From running strace , I see that dd adds a call to ftruncate . That'll create a sparse file even if you don't do any write s.
2 Answers 2
When you write to a file using write or various library routines that ultimately call write , there's a file offset pointer associated with the file descriptor that determines where in the file the bytes will go. It's normally positioned at the end of the data that was processed by the most recent call to read or write . But you can use lseek to position the pointer anywhere within the file, and even beyond the current end of the file. When you write data at a point beyond the current EOF, the area that was skipped is conceptually filled with zeroes. Many systems will optimize things so that any whole filesystem blocks in that skipped area simply aren't allocated, producing a sparse file. Attempts to read such blocks will succeed, returning zeroes.
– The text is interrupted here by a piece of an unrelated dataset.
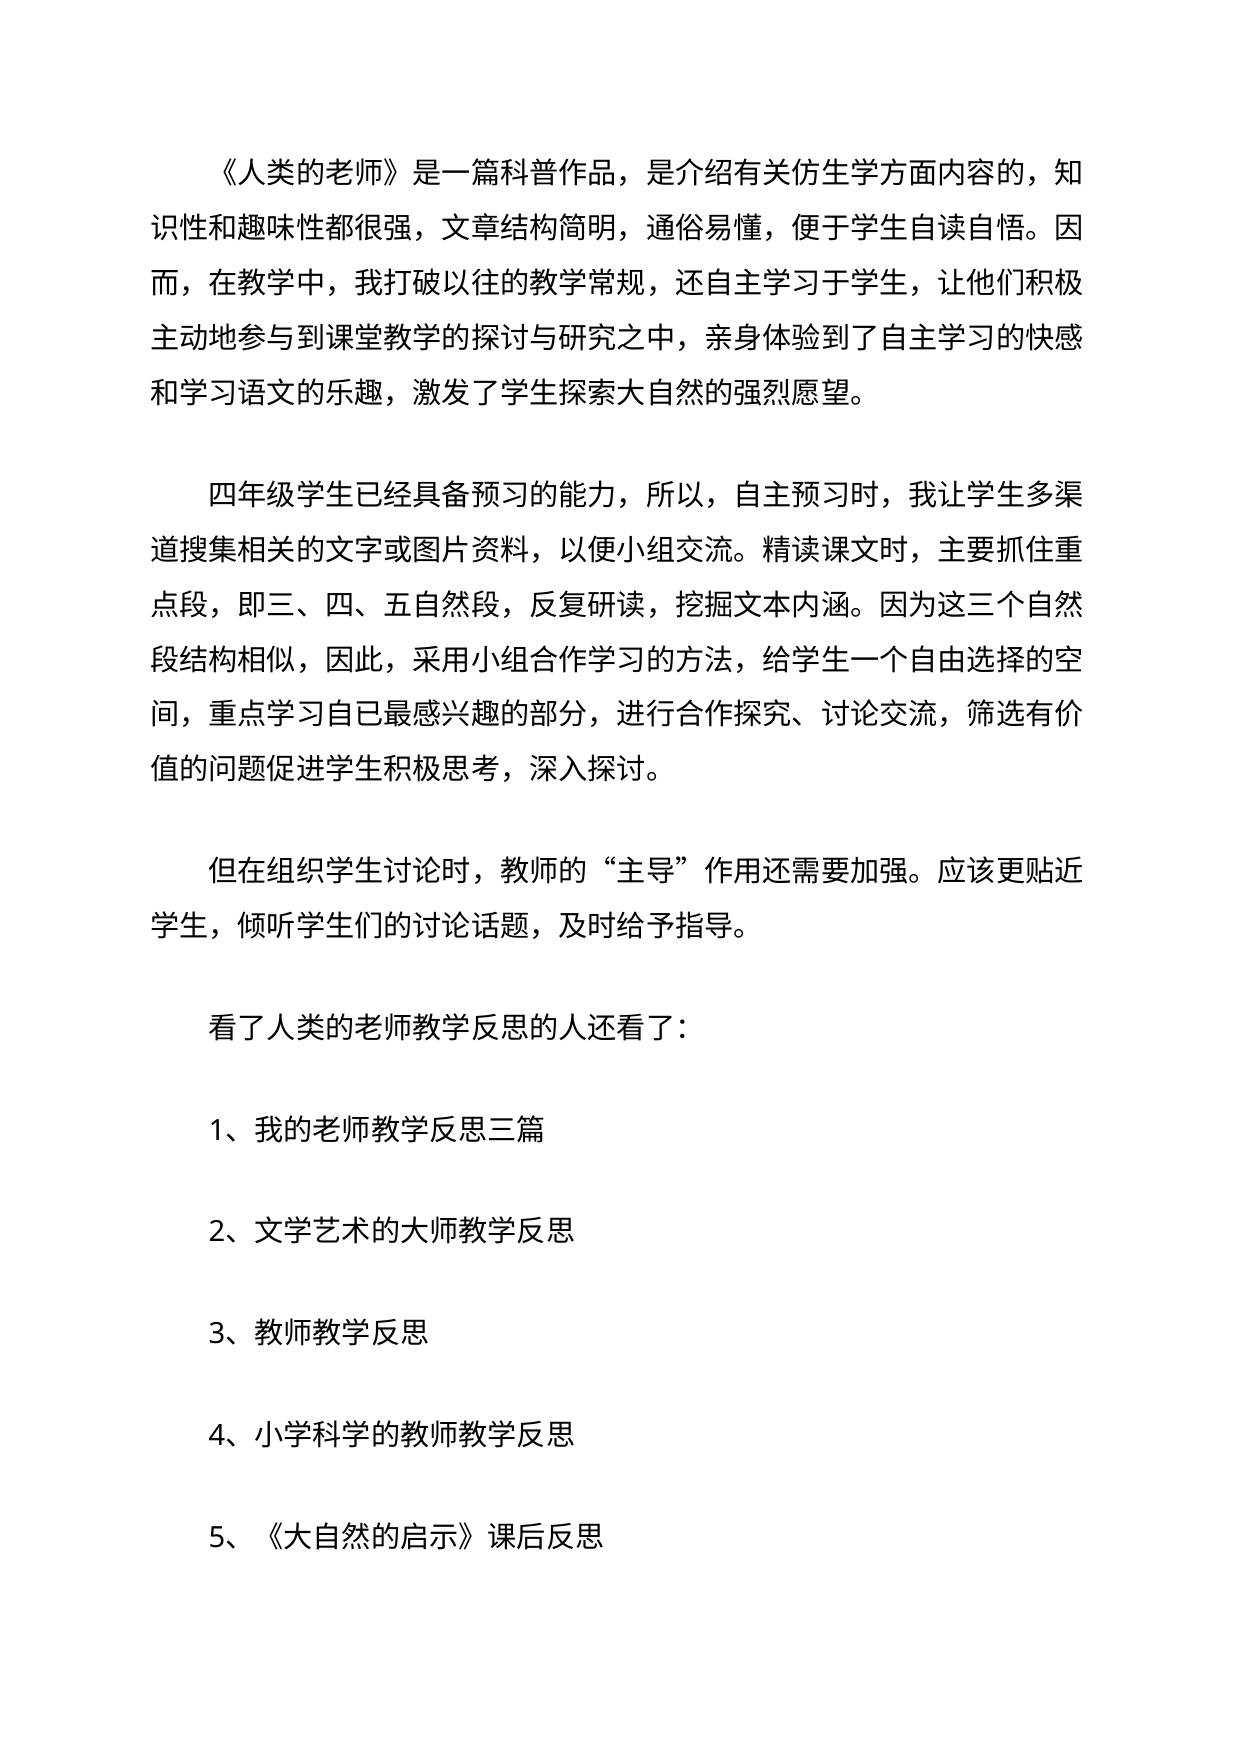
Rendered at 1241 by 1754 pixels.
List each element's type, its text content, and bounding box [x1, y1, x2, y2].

text 1、我的老师教学反思三篇 [150, 1106, 1090, 1148]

Writing block-sized areas full of zeroes to a file generally won't produce a sparse file, although it's possible for some filesystems to do this.
Another way to produce a sparse file, used by GNU dd, is to call ftruncate . The documentation says this:
The ftruncate() function causes the regular file referenced by fildes to have a size of length bytes.
If the file previously was larger than length, the extra data is discarded. If it was previously shorter than length, it is unspecified whether the file is changed or its size increased. If the file is extended, the extended area appears as if it were zero-filled.
Support for sparse files is filesystem-specific, although virtually all designed-for-UNIX local filesystems support them.